Polis hedef alarak Gever'de (Yüksekova) üç kardeşimizin canına kıydı. Yetmedi hastanede toplananlara polis yığarak, gazla saldırdılar. Hasan Ferit kardeşimizin ölümünden sonra delilleri karartmak isteyenler yine sahnedeydi.
Kahramanlık kaşesini Erdoğan’dan alan polisin sokaktaki hedefli saldırıları can almaya devam ediyor. Ateşkes devam ederken polisler dışındaymış gibi bir mesaj vermek istiyorlar. Hakkını arayan öğrencilere binlerce liralık cezalar yağdıran Erdoğan ağzını açmıyor.
İçişleri Bakanı provakasyon açıklaması yaparken mezarların tahrip edilmesi konusuna bilerek girmiyor. Medeni Yıldırım’ın ölümünden önce karakol yapımına öfkelenen halka ilk kurşunu sıkan, ölüye saygıyı talep eden Gever Halkı’na ilk kurşunu sıkan AKP’nin polisi, elbette ki hesabı verecek.
***
Barış sürecine Kürt Halkı tarihsel ve politik mücadelesi ile kökten bağlılık içerisinde olduğunu yine gösteriyor. Mehmet Reşit İşbilir ve Veysel İşbilir’in yakınları diyor ki “Canlarımız gitti ama ne olursa olsun barışı haykırmaya devam edeceğiz. Barış için mücadelemizden vazgeçmeyeceğiz.” Kürt Hareketi’nin yöneticilerinin açıklamaları da bu yönde.
***
AKP’nin Hakkari valisi, Ali İsmail’in ölümünden sonra halkı yanıltmak için “arkadaşları yapmıştır” diyen Eskişehir valisi gibi “teröristler öldürüldü" dedi. Sonra da mahkemede üç kardeşimizin katilini korumaya devam edecekler. Tıpkı Ethem Sarısülük’ün katilini korudukları gibi. Polis-Vali-Mahkeme paketi ile AKP halkları yıldıracağını sanıyor. Bu şekilde zalimlikte kök salmak istiyor.
Cenazeye binlerce insanın sahip çıkması, sokaktaki öfke ile AKP alacağı cevabı aldı. Fırat’ın doğusunda ve batısında Roboski’yi, Medeni’yi unutmayan halklar Gever’de kaybettiğimiz kardeşlerimizi de unutmayacak!
***
Gezi’de kaybeden, Hakkari’de de seçimlerde kaybedeceği kesin olan AKP, gözden çıkardıklarının canına kast edeceğini ilan etmek istiyor.
Tarih, direnenlerin kazanacağını, istediği yere varamayacağını Ortaçağ’daki meydanlardaki cezalandırmalara özenen AKP’nin kafasına kazıyacak.
Türkiye’de Kürtler olmadan barış olamayacağını AKP kabul etmek zorunda kaldı. Batıda da müzakere süreci Kürt sorununa yaklaşım konusunda bir ilerleme katetti.
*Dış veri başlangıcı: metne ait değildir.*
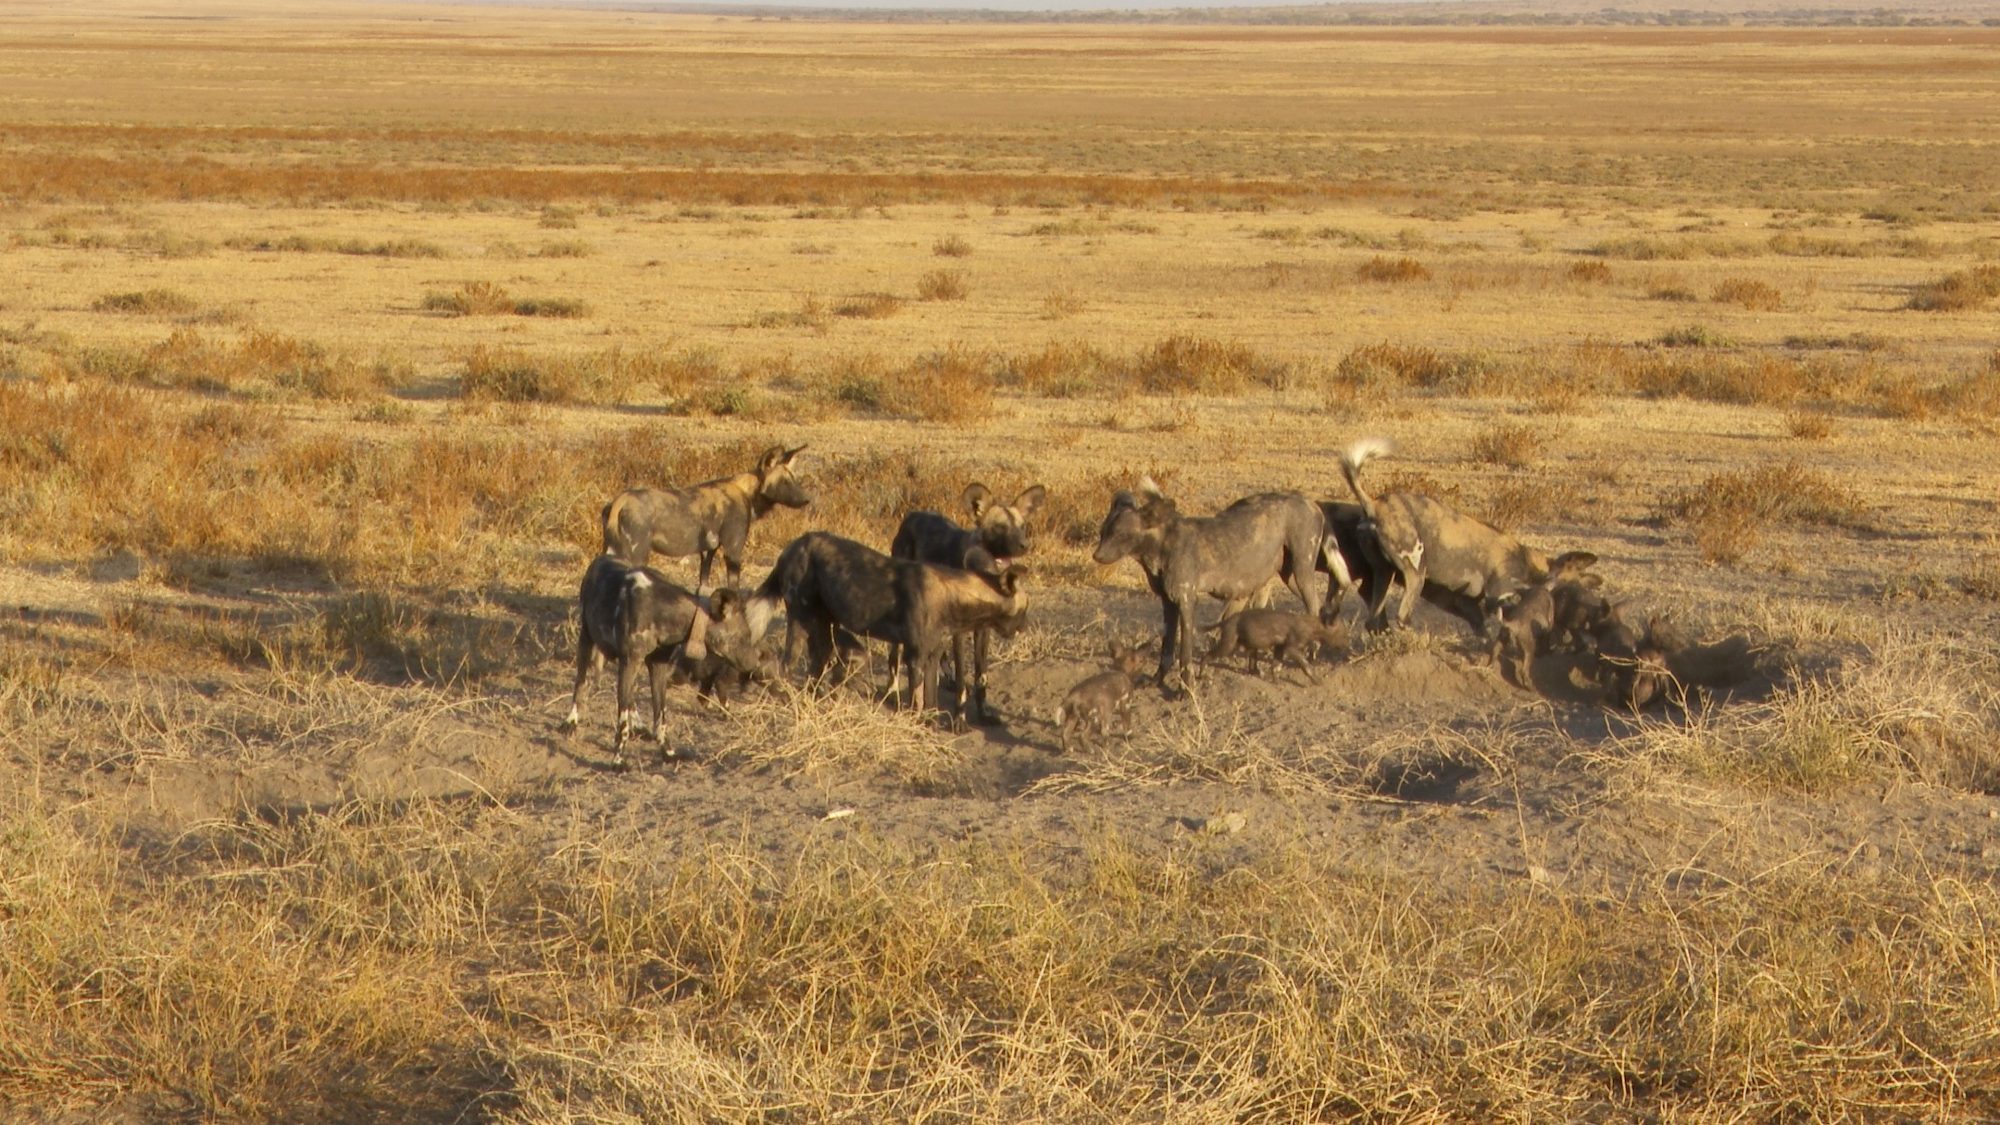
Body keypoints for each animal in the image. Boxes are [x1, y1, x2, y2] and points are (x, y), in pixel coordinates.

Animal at [564, 552, 764, 760]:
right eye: (744, 636)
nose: (755, 663)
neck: (663, 612)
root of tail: (602, 557)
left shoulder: (657, 665)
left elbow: (660, 714)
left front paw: (667, 751)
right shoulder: (631, 660)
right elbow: (622, 721)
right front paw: (618, 759)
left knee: (630, 693)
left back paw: (638, 725)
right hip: (587, 642)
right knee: (581, 682)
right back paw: (571, 722)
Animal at [596, 442, 808, 592]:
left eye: (794, 480)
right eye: (784, 482)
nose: (806, 499)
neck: (747, 492)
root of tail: (621, 500)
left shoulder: (707, 552)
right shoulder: (733, 552)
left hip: (611, 551)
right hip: (637, 555)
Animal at [892, 476, 1048, 720]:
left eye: (1022, 527)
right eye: (1000, 527)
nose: (1025, 545)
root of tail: (912, 515)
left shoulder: (983, 630)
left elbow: (981, 676)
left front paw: (984, 713)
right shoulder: (960, 633)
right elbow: (963, 679)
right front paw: (960, 720)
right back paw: (892, 690)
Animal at [1096, 480, 1328, 692]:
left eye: (1121, 534)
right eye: (1103, 532)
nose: (1097, 556)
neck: (1160, 546)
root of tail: (1311, 502)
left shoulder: (1187, 600)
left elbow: (1185, 653)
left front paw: (1186, 689)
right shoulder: (1168, 603)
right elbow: (1167, 650)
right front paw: (1157, 681)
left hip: (1302, 572)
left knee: (1314, 607)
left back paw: (1309, 655)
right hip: (1287, 577)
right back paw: (1255, 667)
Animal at [1200, 608, 1344, 680]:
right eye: (1343, 633)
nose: (1346, 643)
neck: (1311, 625)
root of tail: (1227, 620)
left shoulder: (1279, 647)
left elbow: (1276, 665)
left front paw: (1276, 680)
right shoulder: (1291, 648)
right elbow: (1306, 665)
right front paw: (1316, 680)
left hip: (1248, 646)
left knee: (1251, 663)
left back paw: (1256, 672)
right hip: (1228, 645)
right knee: (1207, 655)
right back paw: (1201, 675)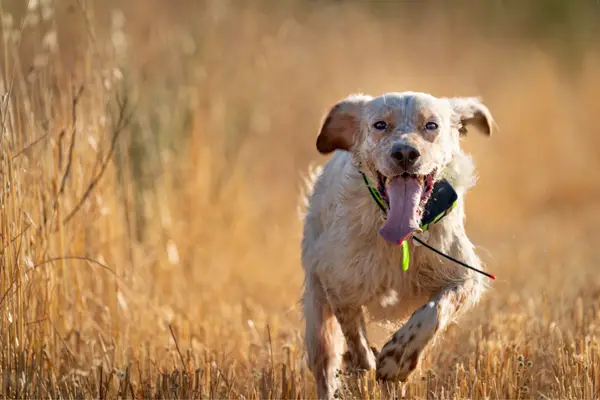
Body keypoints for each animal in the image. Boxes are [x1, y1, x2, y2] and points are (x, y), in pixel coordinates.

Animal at [300, 92, 492, 398]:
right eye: (380, 125)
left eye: (431, 125)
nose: (405, 153)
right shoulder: (337, 282)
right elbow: (355, 337)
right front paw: (365, 364)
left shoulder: (464, 276)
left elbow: (433, 312)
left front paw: (396, 360)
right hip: (317, 315)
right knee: (325, 366)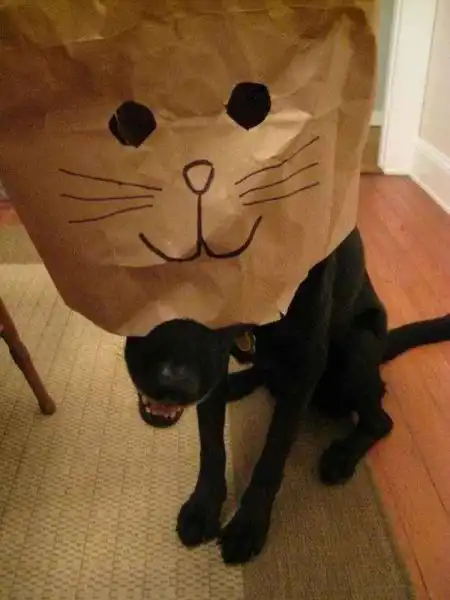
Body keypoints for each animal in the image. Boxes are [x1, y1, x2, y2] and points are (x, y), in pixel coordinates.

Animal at [124, 228, 450, 565]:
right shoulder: (216, 367)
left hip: (354, 351)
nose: (171, 384)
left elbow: (271, 458)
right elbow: (212, 446)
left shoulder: (304, 366)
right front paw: (203, 508)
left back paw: (342, 455)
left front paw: (248, 526)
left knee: (381, 419)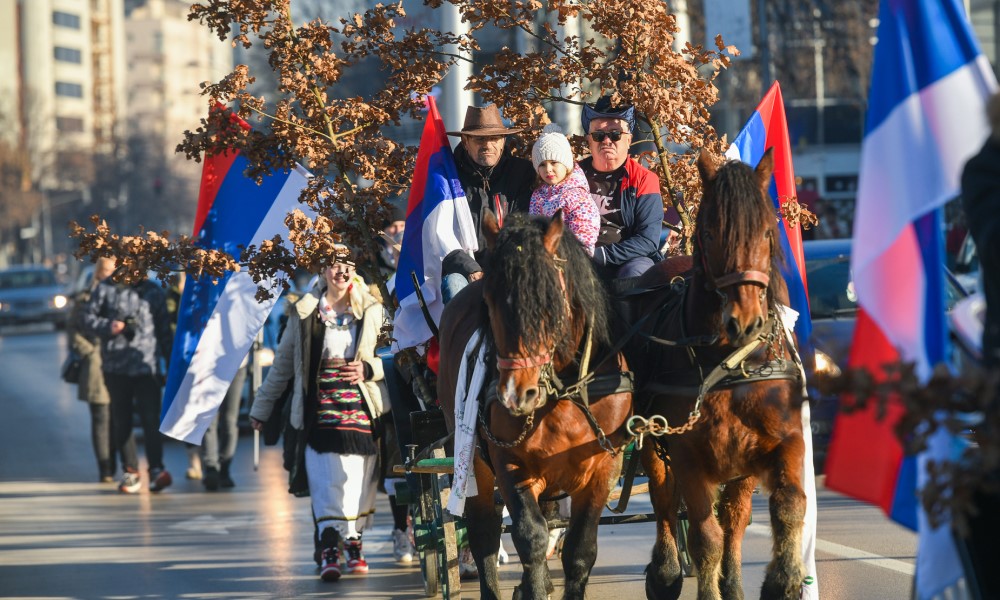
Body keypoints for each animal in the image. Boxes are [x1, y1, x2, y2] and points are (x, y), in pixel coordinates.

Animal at [438, 211, 632, 600]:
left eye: (549, 298)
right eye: (490, 301)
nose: (516, 393)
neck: (563, 391)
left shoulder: (604, 468)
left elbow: (580, 549)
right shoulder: (510, 463)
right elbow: (530, 537)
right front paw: (534, 584)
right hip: (474, 463)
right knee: (485, 531)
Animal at [632, 150, 812, 600]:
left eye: (766, 232)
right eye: (711, 233)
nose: (744, 321)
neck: (730, 364)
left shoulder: (781, 440)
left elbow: (788, 505)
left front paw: (784, 581)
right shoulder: (687, 454)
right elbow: (704, 537)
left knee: (735, 515)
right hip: (650, 440)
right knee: (664, 501)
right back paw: (665, 570)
Çözüm süreci ile ölüm haberinin gelmemesine artık çok fazla insan bağlı. İşte AKP’yi köşeye sıkıştıran ve kaybettirecek olan, barışı kalıcılaştıracak olan da bu bağlılıktır.
***
Güney Afrika’daki ırkçılığı yenen Nelson Mandela’ya herkes büyük hayranlıklarını dile getiriyor. Türkiye’de Kürtler’e yıllarca bölücü diyerek karalamak isteyenler gibi ona da yıllarca bir karalama kampanyası yürütmüşlerdi. Özellikle töreninde toplanan, bir çok ülkeye faşizm taşıyan ABD, Fransa gibi ülkeler ve devlet adamları devlet adamları (Obama, Sarkozy). Mandela halkını ırkçılardan kurtarmak için barış mücadelesinde yolları tıkandığında silahlı mücadele yürütürken bu emperyalist ülkeler tarafından terörist ve komünist ilan edilmişti. Daha sonra barış ödülü vermek için sıraya giren bu ülkeler şimdi de cenazesinde toplanıyorlar. Kenan Evren’e de verilen Atatürk Barış Ödülü’nü kabul etmeyen Mandela Kürtler’e yapılan zalimliğe tavır alıp Özal Hükümeti’ne ders vermişti.
Ve demişti ki; “özgürlük için gökyüzünü satın almanıza gerek yok, ruhunuzu satmayın yeter.”
Özgürlüğü için, ruhunu satanlara inat, yıllardır kararlı mücadelesinden vazgeçmeyen gökyüzü kadar kıymetli Kürt Halkı ve Mandela’ya saygılar.